With Company ownership in the years beyond 2026, customers also assume new and significant risks. In its initial petition, Xcel Energy states that, “Company ownership will mitigate the risk associated with the termination of the MEC I [power purchase agreement] in 2026.” Even setting aside the fuel price risk that customers, not shareholders currently bear, data from the Company’s Colorado subsidiary contradicts the Company’s assertion of customer risk.

In January 2018, responses to a request for proposal issued by Xcel Energy’s Colorado subsidiary show that projects with a go-live date in 2023––three years prior to the power purchase agreement’s expiration––would undercut the combined cycle plant’s costs by a significant margin. The following chart provides a simple comparison based on the tendered bids and Lazard’s estimate of the levelized cost of energy from a combined cycle gas plant.

In other words, the utility purchase of the facility and the commitment to operating the plant far beyond the expiration date of its existing power purchase obligations extends customer exposure to fuel price risk into a period in which options that are even cheaper than current gas plant costs are almost certain to be available. If the utility thinks that an extended commitment to natural gas is a wise investment, then it should––like utilities in eight other states––share in the risk that natural gas prices will sharply rise. The tenuous financial performance of most major domestic natural gas producers, at a minimum, should give Commissioners pause in allowing long-term commitments to natural gas.

Finally, Company ownership also confers operations and maintenance risks currently held by the plant owner onto customers.

An Economic Investment in Tension with Company Commitments

With ownership of the Mankato Energy Center, the Company commits to earning a return on its investment for shareholders beyond its power purchase obligations that could be in tension with its commitment to the City of Minneapolis climate action goals through the Clean Energy Partnershipand the utility’s own public carbon reduction goals, which include a commitment to carbon-free electricity by 2050 – within the life of the second of the two Mankato Energy Center units. In other words, Xcel Energy would likely have to close at least one of the two units before the end of its useful life in order to make its own carbon commitments. Even if there is a potential to operate these units until the end of their economic life that doesn’t violate these commitments, it creates undue tension between the utility’s shareholders and its customers.

A Worrying Double Precedent

The recent approval of the Nemadji Trail Energy Center (another gas power plant for neighboring utility Minnesota Power) raises questions about whether the Commission has created two potential precedents:

1) that regulated utilities can make resource decisions outside of the resource planning process, and

2) that such decisions will not respect the evidentiary requirements of need and cost-effectiveness.

Approval of the Mankato Energy Center acquisition will send a clear message to Minnesota’s utilities: the regulatory compact to do resource planning within the approved integrated resource plan is more a goal than a requirement.
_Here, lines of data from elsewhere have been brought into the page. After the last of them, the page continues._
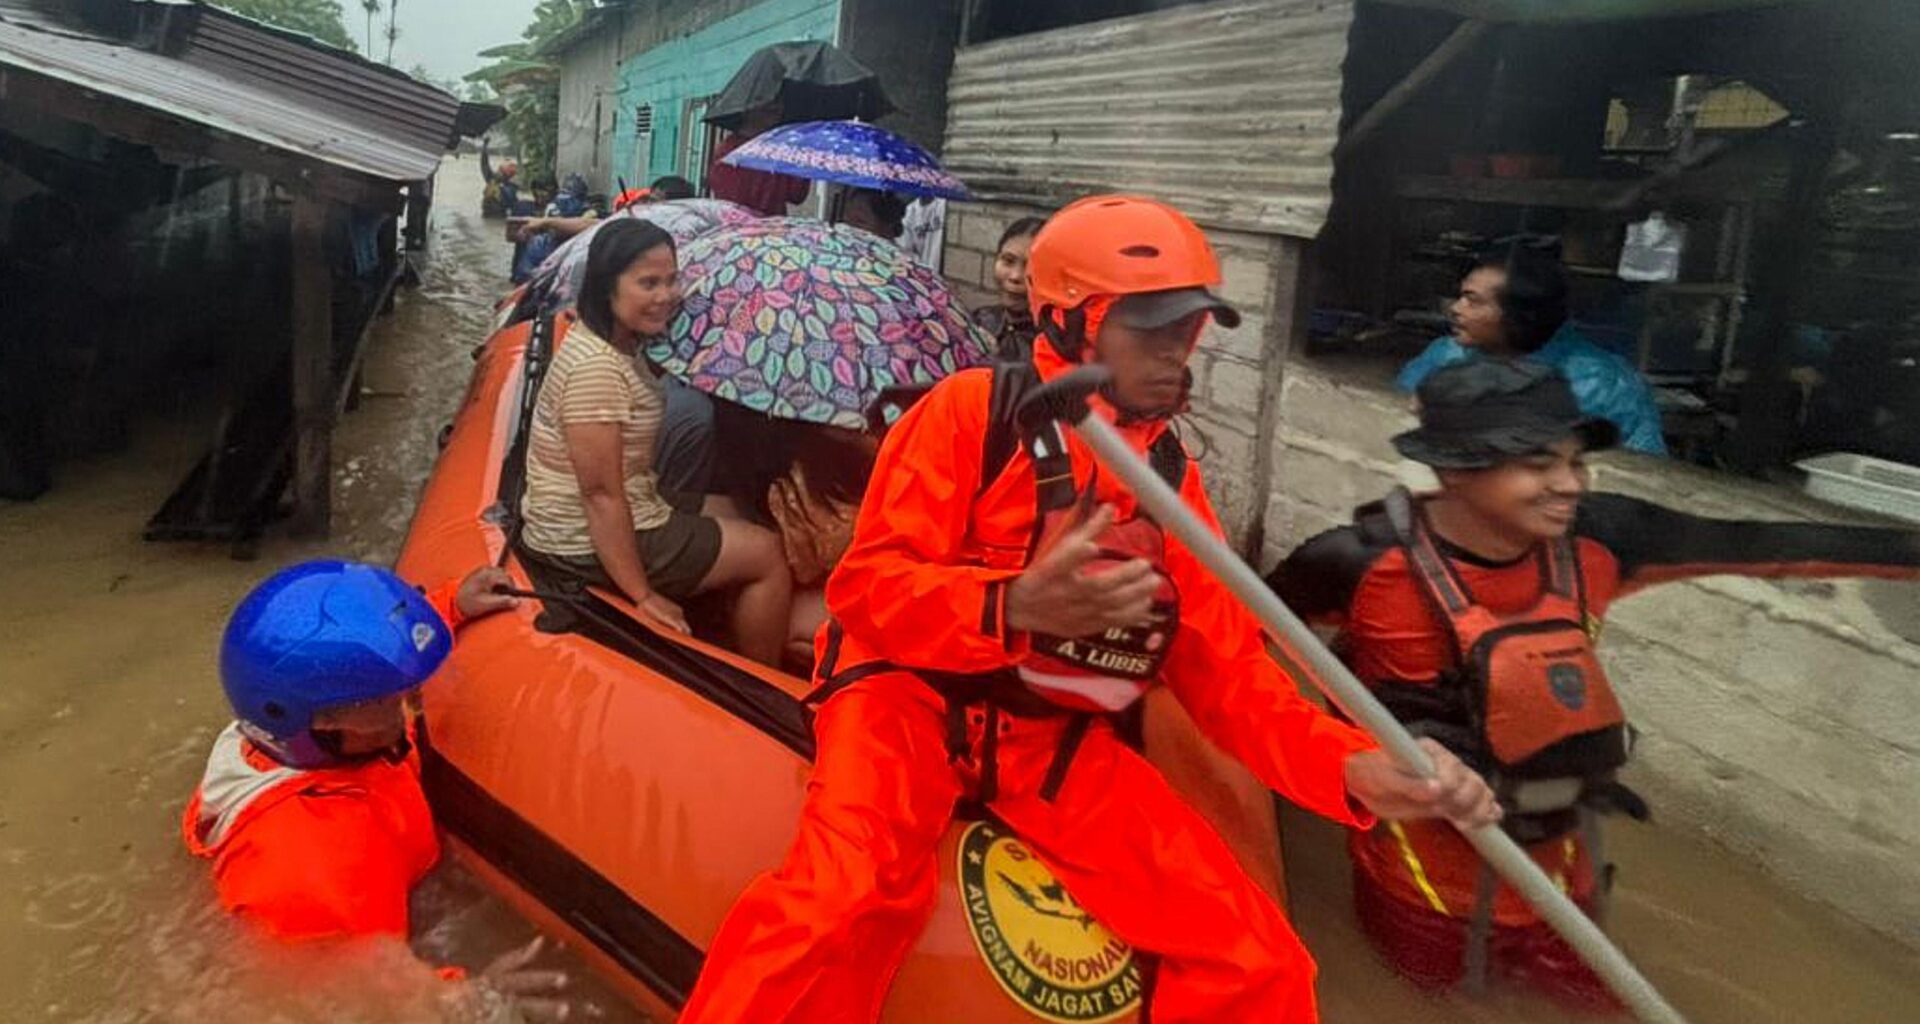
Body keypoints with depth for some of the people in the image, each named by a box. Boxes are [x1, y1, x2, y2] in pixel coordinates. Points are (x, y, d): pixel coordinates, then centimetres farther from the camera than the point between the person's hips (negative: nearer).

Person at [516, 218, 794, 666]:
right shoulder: (595, 366, -26)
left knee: (732, 513, 24)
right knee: (768, 554, -4)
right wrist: (643, 596, -23)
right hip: (590, 542, -10)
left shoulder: (621, 343, 4)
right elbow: (601, 494, -26)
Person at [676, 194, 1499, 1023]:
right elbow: (867, 584, -12)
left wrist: (1356, 766, -14)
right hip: (914, 694, -4)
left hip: (1058, 737, 5)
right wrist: (1014, 606, -33)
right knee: (842, 905, -34)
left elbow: (1226, 668, 4)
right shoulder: (975, 406, -6)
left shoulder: (1173, 475, 9)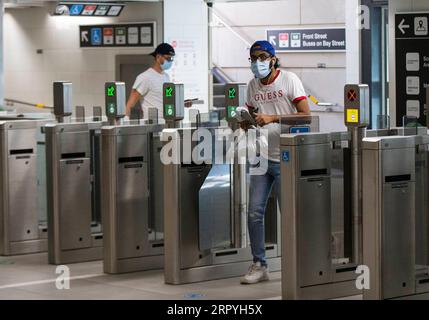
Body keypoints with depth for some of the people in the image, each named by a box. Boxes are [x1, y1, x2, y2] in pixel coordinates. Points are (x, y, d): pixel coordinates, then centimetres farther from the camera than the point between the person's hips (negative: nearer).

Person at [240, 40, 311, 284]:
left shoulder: (289, 80, -8)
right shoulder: (253, 86, 10)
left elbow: (306, 115, -14)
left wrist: (273, 118, -21)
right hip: (263, 157, 6)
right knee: (255, 211, 2)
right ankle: (259, 265, 12)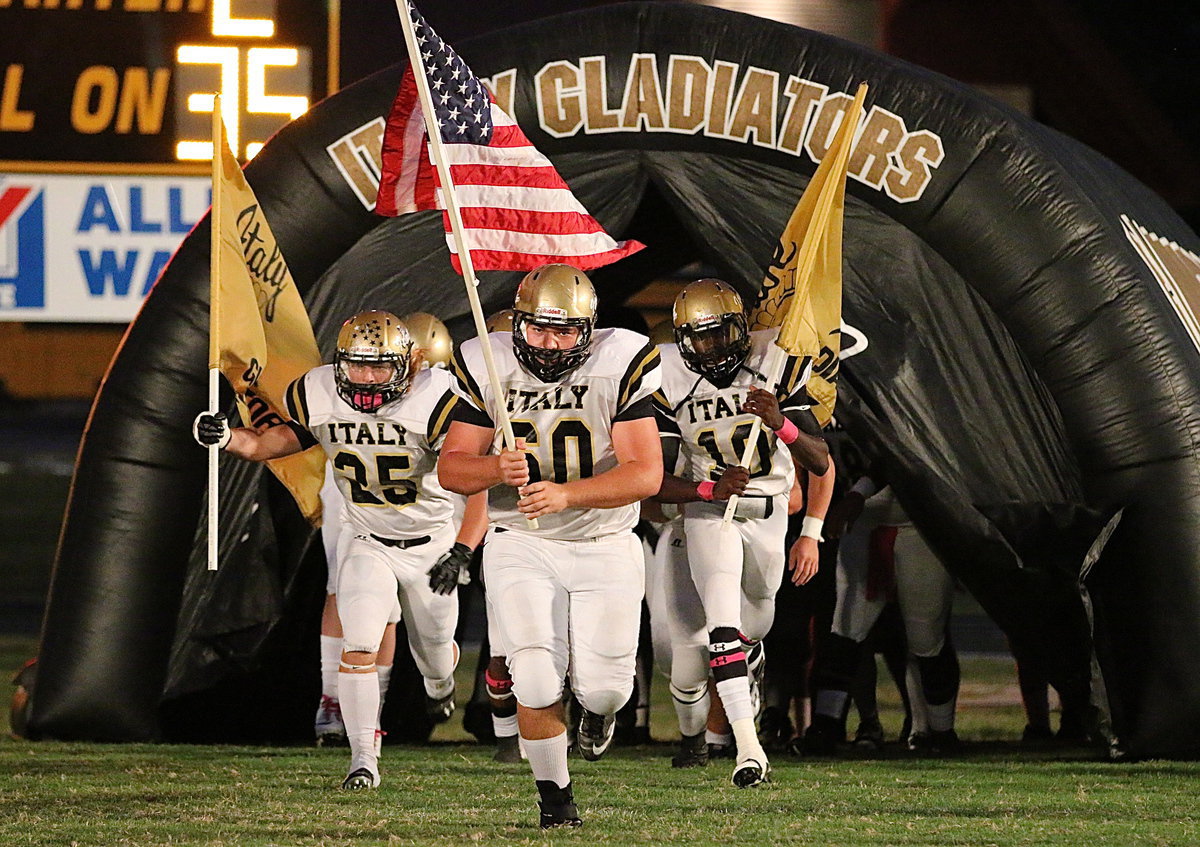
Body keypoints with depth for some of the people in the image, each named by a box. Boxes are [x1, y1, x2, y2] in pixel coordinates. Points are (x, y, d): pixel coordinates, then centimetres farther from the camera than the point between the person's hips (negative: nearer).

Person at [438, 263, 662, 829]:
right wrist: (496, 470, -27)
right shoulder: (489, 369, -7)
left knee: (604, 686, -3)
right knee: (537, 680, -15)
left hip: (605, 548, 0)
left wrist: (568, 494, -32)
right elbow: (451, 468, -4)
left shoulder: (617, 368, -13)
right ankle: (555, 796, 8)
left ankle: (597, 708, 37)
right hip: (520, 544, 0)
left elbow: (645, 473, -18)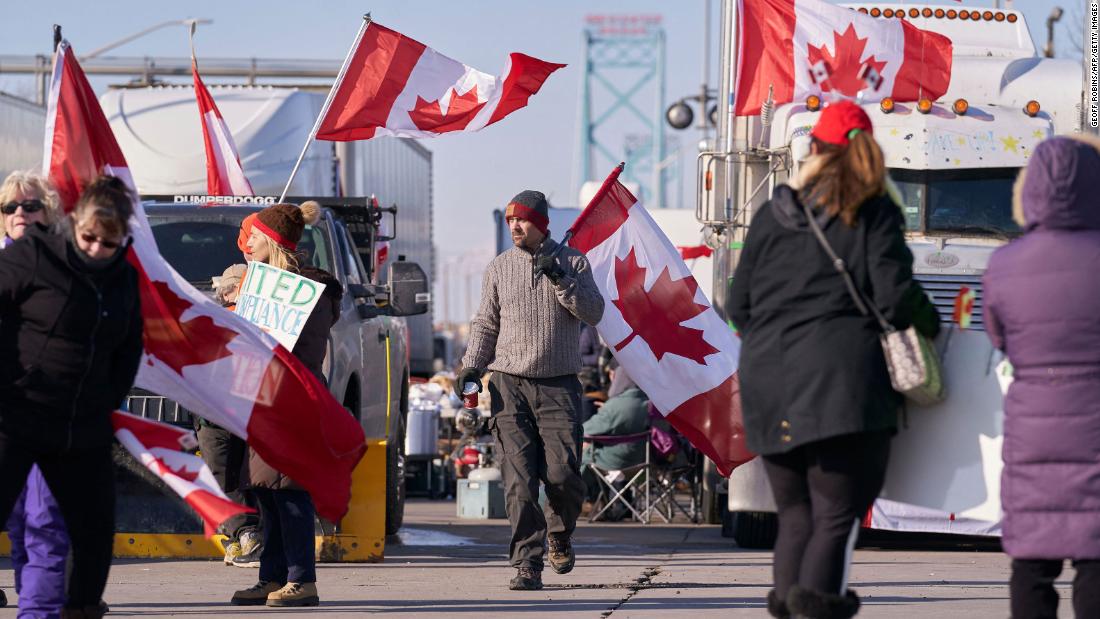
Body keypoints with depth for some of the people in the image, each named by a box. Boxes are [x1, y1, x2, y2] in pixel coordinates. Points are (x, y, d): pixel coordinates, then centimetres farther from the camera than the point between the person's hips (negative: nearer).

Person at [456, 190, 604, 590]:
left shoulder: (572, 262, 6)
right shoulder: (499, 268, 11)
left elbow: (593, 313, -3)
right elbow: (485, 324, 14)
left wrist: (560, 279, -13)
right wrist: (471, 366, 2)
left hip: (558, 386, -1)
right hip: (509, 384, 1)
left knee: (562, 474, -8)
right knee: (518, 480, -9)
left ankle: (560, 535, 22)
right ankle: (527, 563, -8)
And, shareholders need not wait for strong proof of need to bring big ticket proposals before the Commission.

ILSR’s Recommendation: No New Gas

The Commission should reject the Company’s proposed acquisition of Mankato Energy Center because it would violate the resource planning process, saddle customers with many additional risks (that shareholders do not share), likely increase customer costs, likely violate the utility’s existing carbon commitments, and create poor precedents for utility resource planning. Should the Commission decide otherwise, it should––at a minimum––require utility shareholders to share fuel price risk and provide other financial safeguards for customers.

Thank you for the opportunity to comment; we appreciate that there has not been any legislative preemption of this regulatory process.